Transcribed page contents
==================================================

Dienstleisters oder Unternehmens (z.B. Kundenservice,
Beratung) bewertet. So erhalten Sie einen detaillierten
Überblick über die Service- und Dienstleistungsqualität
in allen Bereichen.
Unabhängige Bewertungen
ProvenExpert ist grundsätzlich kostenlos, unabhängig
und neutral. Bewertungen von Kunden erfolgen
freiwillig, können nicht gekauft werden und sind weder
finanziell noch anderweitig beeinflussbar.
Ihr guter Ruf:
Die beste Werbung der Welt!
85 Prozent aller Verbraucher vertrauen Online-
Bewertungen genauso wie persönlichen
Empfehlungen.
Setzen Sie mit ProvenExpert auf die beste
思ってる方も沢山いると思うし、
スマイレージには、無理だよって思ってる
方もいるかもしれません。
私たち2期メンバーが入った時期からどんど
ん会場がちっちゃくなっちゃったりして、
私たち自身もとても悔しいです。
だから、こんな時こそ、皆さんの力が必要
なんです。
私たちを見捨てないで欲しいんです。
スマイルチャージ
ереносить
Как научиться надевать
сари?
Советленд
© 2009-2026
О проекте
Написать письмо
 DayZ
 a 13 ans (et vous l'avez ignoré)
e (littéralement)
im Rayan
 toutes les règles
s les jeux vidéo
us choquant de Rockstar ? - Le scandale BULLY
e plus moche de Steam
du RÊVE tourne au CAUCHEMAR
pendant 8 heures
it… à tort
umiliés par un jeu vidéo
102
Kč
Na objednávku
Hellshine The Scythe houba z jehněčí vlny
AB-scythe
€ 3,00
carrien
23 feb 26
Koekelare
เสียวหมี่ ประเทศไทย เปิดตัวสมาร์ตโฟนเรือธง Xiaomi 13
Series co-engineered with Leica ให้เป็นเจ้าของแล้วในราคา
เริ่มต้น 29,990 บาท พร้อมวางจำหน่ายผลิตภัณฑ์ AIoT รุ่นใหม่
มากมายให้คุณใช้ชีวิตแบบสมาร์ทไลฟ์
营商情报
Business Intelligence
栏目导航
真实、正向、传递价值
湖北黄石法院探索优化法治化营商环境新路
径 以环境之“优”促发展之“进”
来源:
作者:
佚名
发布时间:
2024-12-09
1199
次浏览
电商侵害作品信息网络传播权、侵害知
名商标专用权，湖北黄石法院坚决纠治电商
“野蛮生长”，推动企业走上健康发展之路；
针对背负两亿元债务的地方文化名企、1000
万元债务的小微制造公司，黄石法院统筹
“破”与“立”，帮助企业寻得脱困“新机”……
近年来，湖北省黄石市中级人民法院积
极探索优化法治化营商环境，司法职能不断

==================================================

# WRITTEN TASK:
Filter the records above and copy every line that contains the word "vidéo".

# COMPLETED EXERCISE:
s les jeux vidéo
umiliés par un jeu vidéo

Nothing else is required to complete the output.